The image is converted into a high-resolution depth map by the computer vision system, which takes less than a second to complete. It compares the depth map to the CAD (computer-aided design) model of the item being manufactured and changes the amount of resin poured to keep the object on track with the final structure.
Any individual nozzle can be adjusted using the automated system. The system can regulate the details of the gadget being manufactured because the printer has 16,000 nozzles.
“From a geometric standpoint, it can print almost anything made of multiple materials. There are almost no restrictions on what you can send to the printer, and the results are truly functional and long-lasting,” explains Katzschmann.
The level of control afforded by the system enables it to print very precisely with wax, which is used as a support material to create cavities or intricate networks of channels inside an object. The wax is printed below the structure as the device is fabricated. After it is complete, the object is heated so the wax melts and drains out, leaving open channels throughout the object.

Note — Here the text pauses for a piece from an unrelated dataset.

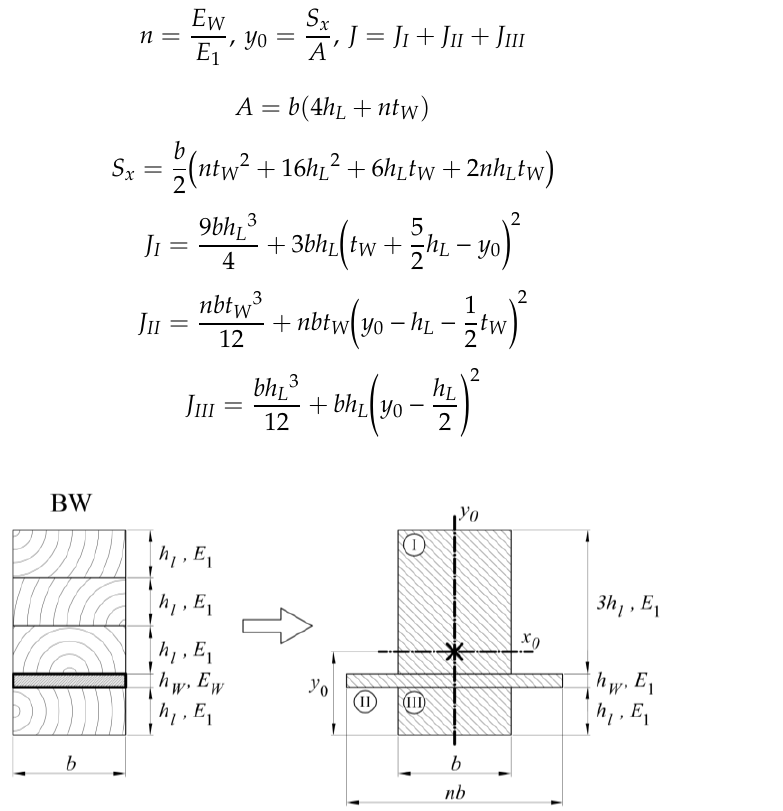
Figure 22. Cross-section of BW-type samples, including the parameter notation used in the text.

Because it can automatically and rapidly adjust the amount of material being deposited by each of the nozzles in real time, the system doesn’t need to drag a mechanical part across the print surface to keep it level. This enables the printer to use materials that cure more gradually, and would be smeared by a scraper.
Superior materials
The researchers used the system to print with thiol-based materials, which are slower-curing than the traditional acrylic materials used in 3D printing. However, thiol-based materials are more elastic and don’t break as easily as acrylates. They also tend to be more stable over a wider range of temperatures and don’t degrade as quickly when exposed to sunlight.

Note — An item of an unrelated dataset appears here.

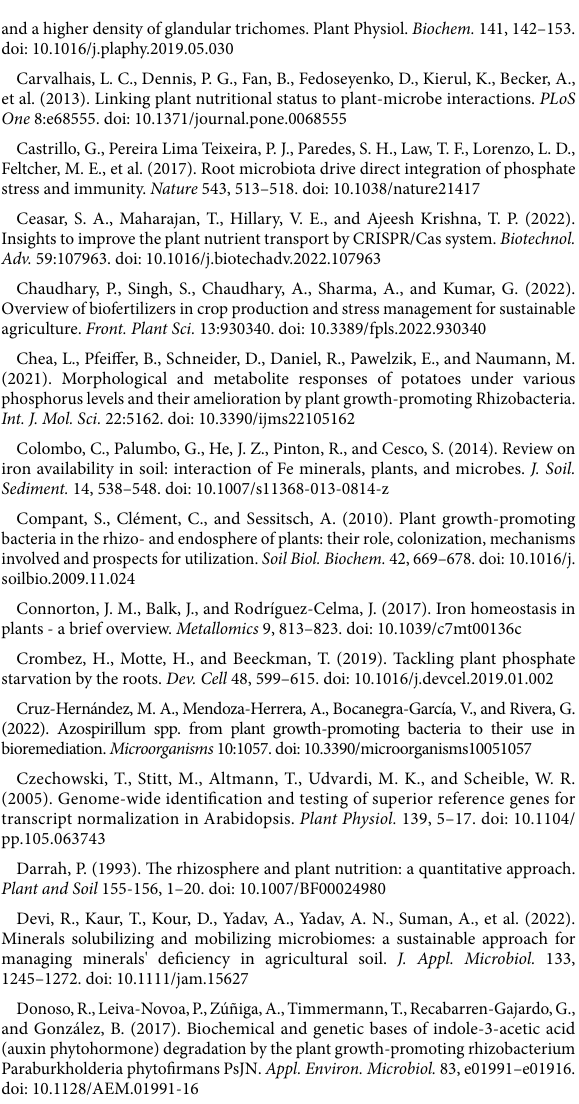
SUPPLEMENTARY FIGURE 2 Effects of beneficial bacteria on jasmonic acid and ethylene-related genes in Arabidopsis thaliana grown in different phosphate sources. Quantitative RT-PCR determinations of relative expression levels of the genes related to auxin synthesis LOX2 ( LIPOXYGENASE 2 ) and PDF1.2 ( PLANT DEFENSIN 1.2 . Plants were exposed to 1mm KH 2 PO 4 and 0mM Ca 3 PO 4 ; Left panel) or 0.1mm KH 2 PO 4 /0.99mM Ca 3 PO 4 (right panel) for 0, 2, 24 h or 7 days (d). Simultaneously, plants were non- inoculated (WB) or inoculated with Paraburkholderia phytofirmans PsJN (PsJN) or Azospirillum brasilense Sp7 (Sp7). Normalization was performed with the housekeeping SAND family gene (AT2G28390). Asterisks indicate statistical significance among treatments in a particular time compared to the WB group (Two-way ANOVA and multiple comparisons, p <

“These are very important properties when you want to fabricate robots or systems that need to interact with a real-world environment,” Katzschmann said.

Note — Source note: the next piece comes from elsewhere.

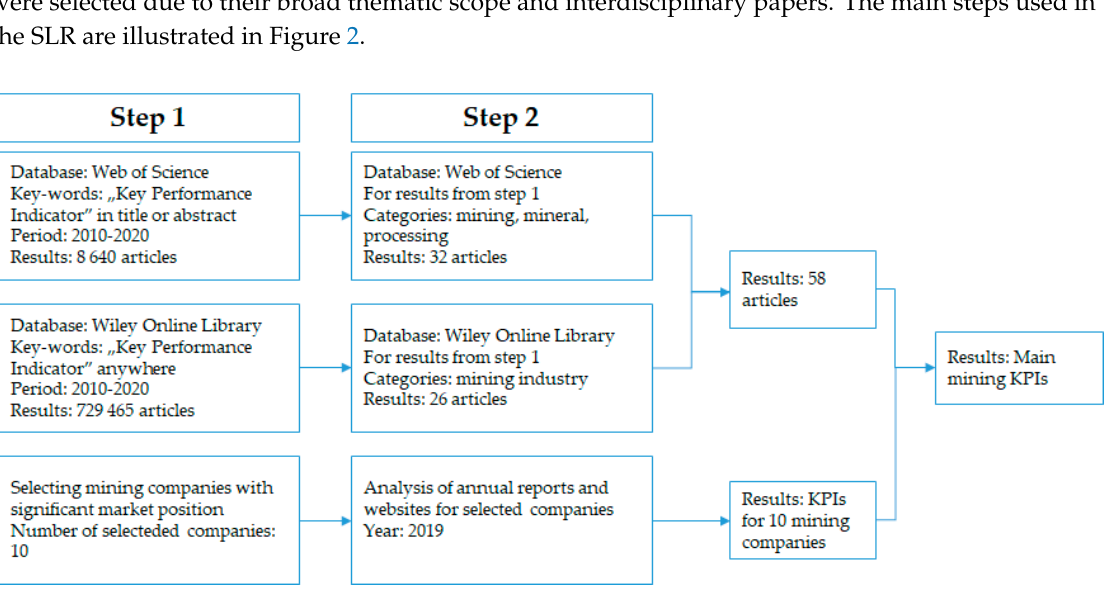
Figure 2. Selection of papers for Systematic Literature Review.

The researchers used thiol-based materials and wax to create a number of sophisticated gadgets that would be practically impossible to create with current 3D printing techniques. They created a functional, tendon-driven robotic hand with 19 independently actuatable tendons, soft fingers with sensor pads, and solid, load-bearing bones, for example.
“We also produced a six-legged walking robot that can sense objects and grasp them, which was possible due to the system’s ability to create airtight interfaces of soft and rigid materials, as well as complex channels inside the structure,” Buchner said.
The team also demonstrated the technology with a heart-like pump with integrated ventricles and artificial heart valves, as well as metamaterials with non-linear material properties that can be programmed.
“This is only the beginning. There are an incredible amount of additional materials that can be added to this technique. This enables us to introduce entirely new material families that could not previously be employed in 3D printing,” Matusik explains.
The researchers are now considering using the technology to print with hydrogels, which are commonly used in tissue engineering, as well as silicon materials, epoxies, and particular forms of durable polymers. They also want to look into other areas of use, such as printing personalized medical equipment, semiconductor polishing pads, and even more complicated robots.